Перепеленав ребёнка, Софья уложила его в постель и тоже вышла, остановилась у двери. Расстроенный отец втолковывал бабушке Надежде Ивановне:
— Да пойми ты, мам,… Старшего парня — ему уже лет четырнадцать? — могу ещё пристроить. Возьму смазчиком… Как зовут тебя?
— Шуркой, — угрюмо ответил подросток.
— Пристрою Шурку. Жить будет в бараке с артелью — все рязанские, земляки ваши. Для своего они место найдут. А вот младшего — ума не приложу. Ему бы пристроиться мальчиком у какого купца. Да только для этого дела полно наших, рудничных, которые покупателя за полу в магазин приволокут, а конкуренту и глаза выцарапают. Деревенскому там делать нечего — затюкают.
— Нечего делать — то и не надо, — наступала Надежда Ивановна, — ты подумай.
— Что думать, мам. Их же таких — как волчат голодных. Разве что лампоносом в шахту? Дак эта каторга от него не уйдёт. Туда он и без меня вскочит.
— Может… на выборку? — подсказала молчавшая до сих пор Мария Платоновна. Она понимала, тут решает муж, и вмешиваться не хотела, но с языка сорвалось.
— Держи карман шире, — скривился Степан Савельевич. — Там вдовы да девки. Опять же — где жить? Артель его в свой балаган не пустит. Выборщикам от рудника ничего, кроме подёнщины, не положено… Ну, да Господь с ним. Пацана ещё куда-нибудь заткнём, а что с ихней матерью, которая сама с довеском, делать?

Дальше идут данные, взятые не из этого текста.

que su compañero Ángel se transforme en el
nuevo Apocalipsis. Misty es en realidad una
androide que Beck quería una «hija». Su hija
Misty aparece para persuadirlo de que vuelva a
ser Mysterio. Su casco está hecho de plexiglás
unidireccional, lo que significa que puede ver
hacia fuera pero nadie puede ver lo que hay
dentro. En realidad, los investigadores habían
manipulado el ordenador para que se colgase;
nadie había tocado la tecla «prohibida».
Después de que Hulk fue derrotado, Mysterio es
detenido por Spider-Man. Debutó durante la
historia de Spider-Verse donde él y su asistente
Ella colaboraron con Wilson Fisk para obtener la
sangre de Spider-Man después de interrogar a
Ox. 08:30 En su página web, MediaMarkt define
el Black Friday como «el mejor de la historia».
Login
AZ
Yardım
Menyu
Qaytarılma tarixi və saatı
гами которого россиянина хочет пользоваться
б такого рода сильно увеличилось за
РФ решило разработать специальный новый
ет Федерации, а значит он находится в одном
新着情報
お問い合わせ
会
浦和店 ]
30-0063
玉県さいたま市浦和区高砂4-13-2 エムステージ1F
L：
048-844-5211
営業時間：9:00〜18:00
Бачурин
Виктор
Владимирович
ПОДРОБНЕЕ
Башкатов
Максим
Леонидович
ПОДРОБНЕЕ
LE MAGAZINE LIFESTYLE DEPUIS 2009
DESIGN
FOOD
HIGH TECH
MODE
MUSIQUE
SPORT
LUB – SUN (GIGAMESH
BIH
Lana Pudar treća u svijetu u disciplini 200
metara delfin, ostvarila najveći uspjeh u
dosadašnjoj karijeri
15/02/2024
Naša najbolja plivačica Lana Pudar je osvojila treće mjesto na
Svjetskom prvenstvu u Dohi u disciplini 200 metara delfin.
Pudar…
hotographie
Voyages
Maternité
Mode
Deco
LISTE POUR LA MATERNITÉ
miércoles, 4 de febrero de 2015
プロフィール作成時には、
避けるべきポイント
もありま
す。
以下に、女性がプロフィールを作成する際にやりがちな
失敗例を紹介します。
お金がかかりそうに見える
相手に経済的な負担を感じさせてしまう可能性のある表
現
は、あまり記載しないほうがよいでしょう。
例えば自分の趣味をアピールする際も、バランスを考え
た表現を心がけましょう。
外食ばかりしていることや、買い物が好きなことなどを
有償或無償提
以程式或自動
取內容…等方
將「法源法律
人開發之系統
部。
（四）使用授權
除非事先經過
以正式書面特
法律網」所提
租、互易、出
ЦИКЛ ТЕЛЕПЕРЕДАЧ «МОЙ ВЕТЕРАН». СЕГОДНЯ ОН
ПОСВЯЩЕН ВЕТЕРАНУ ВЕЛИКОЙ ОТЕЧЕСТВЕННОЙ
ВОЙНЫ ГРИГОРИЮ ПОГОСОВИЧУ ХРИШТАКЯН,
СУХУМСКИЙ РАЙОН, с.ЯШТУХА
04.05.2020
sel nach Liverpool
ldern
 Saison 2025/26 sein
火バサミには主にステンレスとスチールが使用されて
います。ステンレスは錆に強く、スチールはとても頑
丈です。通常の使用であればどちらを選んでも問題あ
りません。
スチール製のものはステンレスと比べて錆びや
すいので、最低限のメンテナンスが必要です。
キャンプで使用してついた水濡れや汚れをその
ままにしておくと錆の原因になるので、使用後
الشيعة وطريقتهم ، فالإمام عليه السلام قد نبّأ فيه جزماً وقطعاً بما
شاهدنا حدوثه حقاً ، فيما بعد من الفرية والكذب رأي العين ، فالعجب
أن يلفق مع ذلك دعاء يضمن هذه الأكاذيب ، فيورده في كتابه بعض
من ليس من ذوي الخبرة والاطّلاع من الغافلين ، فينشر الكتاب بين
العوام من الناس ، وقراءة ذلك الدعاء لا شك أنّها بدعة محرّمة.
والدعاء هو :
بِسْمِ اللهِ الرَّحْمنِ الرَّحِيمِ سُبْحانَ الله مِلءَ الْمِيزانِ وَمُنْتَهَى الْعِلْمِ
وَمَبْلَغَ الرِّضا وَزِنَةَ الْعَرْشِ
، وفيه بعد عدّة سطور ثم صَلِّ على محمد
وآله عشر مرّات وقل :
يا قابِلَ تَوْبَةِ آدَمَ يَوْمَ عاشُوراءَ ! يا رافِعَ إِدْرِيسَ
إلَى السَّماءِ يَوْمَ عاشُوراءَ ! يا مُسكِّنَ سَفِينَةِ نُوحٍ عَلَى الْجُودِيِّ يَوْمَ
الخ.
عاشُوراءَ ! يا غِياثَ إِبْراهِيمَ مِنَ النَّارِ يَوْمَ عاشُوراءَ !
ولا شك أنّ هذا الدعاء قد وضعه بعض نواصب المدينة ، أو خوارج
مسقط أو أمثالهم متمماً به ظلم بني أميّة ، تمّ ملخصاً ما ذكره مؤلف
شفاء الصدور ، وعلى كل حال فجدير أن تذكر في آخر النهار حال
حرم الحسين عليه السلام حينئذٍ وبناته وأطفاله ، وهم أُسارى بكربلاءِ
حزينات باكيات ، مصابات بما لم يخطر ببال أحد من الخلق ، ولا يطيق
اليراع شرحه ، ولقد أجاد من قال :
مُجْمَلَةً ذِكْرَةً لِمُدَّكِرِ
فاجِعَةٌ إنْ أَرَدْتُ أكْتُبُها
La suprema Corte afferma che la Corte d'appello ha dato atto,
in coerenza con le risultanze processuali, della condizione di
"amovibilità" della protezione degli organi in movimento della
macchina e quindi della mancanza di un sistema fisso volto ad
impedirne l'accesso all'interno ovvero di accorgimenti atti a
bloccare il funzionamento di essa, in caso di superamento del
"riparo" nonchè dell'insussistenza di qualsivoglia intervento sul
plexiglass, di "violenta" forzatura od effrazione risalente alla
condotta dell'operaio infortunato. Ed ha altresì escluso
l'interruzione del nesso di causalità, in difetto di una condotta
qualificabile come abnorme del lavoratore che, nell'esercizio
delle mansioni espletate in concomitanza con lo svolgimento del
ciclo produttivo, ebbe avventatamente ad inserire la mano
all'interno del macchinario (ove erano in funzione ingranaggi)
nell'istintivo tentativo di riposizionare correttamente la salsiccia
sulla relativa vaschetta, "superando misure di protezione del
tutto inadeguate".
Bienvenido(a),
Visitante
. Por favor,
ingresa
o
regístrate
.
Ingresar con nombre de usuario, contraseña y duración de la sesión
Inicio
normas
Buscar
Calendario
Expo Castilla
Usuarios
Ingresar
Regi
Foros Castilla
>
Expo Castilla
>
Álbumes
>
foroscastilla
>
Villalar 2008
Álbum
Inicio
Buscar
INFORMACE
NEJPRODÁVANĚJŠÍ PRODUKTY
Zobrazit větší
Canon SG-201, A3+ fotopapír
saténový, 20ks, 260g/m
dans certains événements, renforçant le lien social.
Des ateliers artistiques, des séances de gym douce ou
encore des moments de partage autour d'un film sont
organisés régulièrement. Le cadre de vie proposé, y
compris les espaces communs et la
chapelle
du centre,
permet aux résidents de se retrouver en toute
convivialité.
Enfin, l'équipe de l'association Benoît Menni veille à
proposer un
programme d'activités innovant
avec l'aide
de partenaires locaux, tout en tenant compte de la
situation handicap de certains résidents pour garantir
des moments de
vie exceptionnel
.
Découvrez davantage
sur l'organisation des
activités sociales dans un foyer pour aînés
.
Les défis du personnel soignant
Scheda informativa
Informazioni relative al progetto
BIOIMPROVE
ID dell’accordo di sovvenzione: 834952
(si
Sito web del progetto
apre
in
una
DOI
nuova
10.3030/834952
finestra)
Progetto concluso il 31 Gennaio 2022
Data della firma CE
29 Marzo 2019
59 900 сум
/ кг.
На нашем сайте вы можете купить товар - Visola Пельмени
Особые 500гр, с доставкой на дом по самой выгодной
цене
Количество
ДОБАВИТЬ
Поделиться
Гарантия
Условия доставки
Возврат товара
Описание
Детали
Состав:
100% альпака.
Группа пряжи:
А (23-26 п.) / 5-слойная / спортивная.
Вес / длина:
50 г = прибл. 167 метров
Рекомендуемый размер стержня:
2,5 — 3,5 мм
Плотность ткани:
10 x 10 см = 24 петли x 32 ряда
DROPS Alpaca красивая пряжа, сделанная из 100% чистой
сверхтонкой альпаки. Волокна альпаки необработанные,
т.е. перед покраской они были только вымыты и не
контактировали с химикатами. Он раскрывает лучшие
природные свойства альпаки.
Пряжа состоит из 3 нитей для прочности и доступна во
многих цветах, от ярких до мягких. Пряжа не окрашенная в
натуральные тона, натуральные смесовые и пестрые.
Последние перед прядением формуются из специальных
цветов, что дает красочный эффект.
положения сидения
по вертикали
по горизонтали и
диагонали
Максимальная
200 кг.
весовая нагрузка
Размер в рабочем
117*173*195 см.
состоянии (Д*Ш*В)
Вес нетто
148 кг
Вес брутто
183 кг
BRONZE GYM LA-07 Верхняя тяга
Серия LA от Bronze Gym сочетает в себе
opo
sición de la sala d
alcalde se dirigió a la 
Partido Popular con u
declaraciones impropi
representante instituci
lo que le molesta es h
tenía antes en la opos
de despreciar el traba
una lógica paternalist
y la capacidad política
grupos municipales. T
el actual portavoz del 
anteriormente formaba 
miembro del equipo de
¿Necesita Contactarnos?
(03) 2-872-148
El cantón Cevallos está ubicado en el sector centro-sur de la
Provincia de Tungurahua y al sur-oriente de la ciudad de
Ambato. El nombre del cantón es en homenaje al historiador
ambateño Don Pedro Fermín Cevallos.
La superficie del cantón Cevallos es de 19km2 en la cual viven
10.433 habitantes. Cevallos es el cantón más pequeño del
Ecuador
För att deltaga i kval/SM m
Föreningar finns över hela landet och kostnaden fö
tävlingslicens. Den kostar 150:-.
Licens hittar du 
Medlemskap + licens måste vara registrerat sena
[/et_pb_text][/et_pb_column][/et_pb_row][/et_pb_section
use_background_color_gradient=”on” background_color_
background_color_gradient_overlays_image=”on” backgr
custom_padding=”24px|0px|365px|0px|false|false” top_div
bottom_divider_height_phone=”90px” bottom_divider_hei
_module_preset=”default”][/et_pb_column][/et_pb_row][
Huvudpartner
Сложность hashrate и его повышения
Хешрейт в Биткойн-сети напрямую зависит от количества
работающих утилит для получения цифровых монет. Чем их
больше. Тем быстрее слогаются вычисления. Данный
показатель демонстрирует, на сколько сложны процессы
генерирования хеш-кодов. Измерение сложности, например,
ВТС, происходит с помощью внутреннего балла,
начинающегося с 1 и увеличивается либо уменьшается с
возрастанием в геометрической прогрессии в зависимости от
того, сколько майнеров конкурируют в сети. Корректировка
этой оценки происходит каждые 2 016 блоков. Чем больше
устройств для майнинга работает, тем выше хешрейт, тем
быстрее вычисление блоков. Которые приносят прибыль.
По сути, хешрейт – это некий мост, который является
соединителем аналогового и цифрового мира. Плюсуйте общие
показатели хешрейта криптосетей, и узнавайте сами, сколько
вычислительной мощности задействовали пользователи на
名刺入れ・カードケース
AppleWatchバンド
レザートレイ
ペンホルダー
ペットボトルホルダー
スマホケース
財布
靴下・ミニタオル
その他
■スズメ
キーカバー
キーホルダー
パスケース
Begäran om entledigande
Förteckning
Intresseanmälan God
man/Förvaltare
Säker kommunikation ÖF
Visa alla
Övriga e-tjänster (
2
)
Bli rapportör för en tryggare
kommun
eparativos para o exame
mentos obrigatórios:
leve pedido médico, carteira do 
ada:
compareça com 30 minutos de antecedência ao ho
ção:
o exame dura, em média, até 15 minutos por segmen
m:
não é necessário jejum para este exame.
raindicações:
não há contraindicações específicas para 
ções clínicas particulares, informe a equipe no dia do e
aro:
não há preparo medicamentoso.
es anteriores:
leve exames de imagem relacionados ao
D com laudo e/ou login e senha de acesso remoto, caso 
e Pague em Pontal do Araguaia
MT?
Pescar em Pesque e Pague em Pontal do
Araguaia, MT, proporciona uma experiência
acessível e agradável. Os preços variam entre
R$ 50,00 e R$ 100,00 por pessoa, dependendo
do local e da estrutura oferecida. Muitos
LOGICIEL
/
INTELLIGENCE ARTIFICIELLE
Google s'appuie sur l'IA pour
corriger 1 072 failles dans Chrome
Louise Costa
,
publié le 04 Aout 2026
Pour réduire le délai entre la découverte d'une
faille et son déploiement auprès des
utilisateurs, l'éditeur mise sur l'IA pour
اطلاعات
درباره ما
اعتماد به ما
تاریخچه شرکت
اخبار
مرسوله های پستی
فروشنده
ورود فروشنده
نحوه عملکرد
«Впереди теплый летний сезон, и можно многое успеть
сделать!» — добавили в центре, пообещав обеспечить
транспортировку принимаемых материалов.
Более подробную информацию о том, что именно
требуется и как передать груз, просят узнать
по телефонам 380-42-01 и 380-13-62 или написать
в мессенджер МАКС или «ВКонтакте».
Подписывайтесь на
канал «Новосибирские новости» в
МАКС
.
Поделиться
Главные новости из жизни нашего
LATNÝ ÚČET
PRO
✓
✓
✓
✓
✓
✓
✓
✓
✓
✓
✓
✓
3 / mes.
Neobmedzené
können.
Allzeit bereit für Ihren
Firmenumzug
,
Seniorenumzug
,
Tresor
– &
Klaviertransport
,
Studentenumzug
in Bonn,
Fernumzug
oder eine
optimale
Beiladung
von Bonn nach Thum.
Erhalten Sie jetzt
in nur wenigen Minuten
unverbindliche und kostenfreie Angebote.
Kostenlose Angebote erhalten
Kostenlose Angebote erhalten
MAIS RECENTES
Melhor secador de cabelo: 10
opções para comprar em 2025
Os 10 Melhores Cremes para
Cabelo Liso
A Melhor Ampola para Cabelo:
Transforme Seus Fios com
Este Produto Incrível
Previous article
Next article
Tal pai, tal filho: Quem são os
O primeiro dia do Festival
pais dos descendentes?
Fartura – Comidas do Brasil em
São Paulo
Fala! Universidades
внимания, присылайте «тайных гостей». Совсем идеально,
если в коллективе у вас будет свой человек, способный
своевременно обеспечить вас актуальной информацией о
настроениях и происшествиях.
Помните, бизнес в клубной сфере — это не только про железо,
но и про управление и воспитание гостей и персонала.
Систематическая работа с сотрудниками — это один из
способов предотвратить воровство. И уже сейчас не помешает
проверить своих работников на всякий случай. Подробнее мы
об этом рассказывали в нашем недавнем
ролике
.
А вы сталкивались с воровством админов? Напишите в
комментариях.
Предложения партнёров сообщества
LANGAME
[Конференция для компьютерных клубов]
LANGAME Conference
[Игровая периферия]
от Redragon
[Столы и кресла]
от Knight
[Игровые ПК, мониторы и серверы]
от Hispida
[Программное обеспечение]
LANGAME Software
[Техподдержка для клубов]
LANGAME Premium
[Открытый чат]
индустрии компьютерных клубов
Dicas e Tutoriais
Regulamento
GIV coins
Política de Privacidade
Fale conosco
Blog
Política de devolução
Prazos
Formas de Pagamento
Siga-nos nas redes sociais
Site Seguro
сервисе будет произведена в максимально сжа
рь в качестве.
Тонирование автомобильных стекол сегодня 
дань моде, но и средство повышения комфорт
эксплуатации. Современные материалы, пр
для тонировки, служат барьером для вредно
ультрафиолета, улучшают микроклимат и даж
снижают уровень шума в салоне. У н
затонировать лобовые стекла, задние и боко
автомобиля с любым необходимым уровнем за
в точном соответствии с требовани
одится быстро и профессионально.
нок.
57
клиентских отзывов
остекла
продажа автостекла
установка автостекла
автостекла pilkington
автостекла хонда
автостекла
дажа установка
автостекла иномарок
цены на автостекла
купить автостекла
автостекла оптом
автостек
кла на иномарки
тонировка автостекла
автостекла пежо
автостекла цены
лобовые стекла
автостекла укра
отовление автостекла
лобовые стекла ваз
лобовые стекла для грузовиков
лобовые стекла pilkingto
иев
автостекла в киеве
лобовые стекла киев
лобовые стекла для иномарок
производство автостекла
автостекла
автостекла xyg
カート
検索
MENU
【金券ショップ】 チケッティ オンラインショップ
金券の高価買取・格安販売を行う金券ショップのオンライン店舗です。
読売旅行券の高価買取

Только теперь семья Ивана Ивановича Чапрака — вернее, то, что от неё осталось — начинала постигать истинные масштабы случившейся катастрофы. Ещё несколько дней назад у них был свой дом, своё место на земле, их знали и уважали односельчане. А вот тут, сию минуту, их перебирали, как перебирают старые обноски, определяя, что можно ещё приспособить в хозяйстве, что пустить на тряпки, а то и выбросить за ненадобностью. Софья слушала этот разговор и ей было стыдно за отца. А когда он сказал что-то обидное об этой деревенской женщине и её ребёнке, не выдержала:
— Отец! Да постыдитесь же вы! Ну, бабушка сделала что-то необдуманно, по доброте своей. А ты? На шахтах сиволапые мужики с незнакомым земляком последним куском делятся! Это же твои двоюродные братья, тётка твоя!
— Ты на меня не кричи, — растерялся отец, удивлённый её негодующим тоном. — Легко быть добрым тому, у кого задница голая. Горем делиться — не обеднеешь.
— Да будет тебе куражиться, — раздражённо осадила его дочь. — Не в ту сторону смотришь, Степан Савельевич. «Господин хороший», как сказала эта женщина, — Софья кивнула на двери девичьей, — он ещё о твою шкуру ноги вытрет и за порог выбросит.
— Сонька, цыц! — побагровел от гнева отец и опустил тяжёлую ладонь на столешницу.
Он ещё не бушевал, ещё сдерживал себя, не желая привлечь внимание Леопольда Саввича, который за дверью развлекал младших дочерей.
— А ты на меня не вздумай кричать, — с холодной злостью ответила Софья. — Иначе я такое скажу, что и тебе, и твоему любезному гостю в одних дрожках уже не сидеть.
— Ты на что намекаешь? — насторожился отец.
Он знал, что от старшей дочери можно всего ожидать. Своим непонятным намёком она пустила ему ежа под череп и, резко сменив тон, сухо, по-деловому, заявила:
— Екатерину Васильевну я заберу. То есть, жить она будет у нас. Пусть возится с детьми, со своей и с моими. Мне надоели эти уроки на дому. Может, и правда удастся вернуться в школу… Собирайтесь, тётя Катя. Бог не выдаст — свинья не съест.
Все сразу засуетились. Надежда Ивановна, смахнув слезу, полезла в ридикюль и протянула Соне какие-то деньги. Та не стала отказываться. Оба подростка тоже встали, не зная, как быть, — мать забирали. Она подошла к ним, вытерла нос краем платочка, виновато заморгала:
— Не расстраивайтесь, — успокоила её Софья, — не пропадут. Когда-нибудь в воскресенье наведаются на Ветку. Казённый посёлок, четвёртый дом.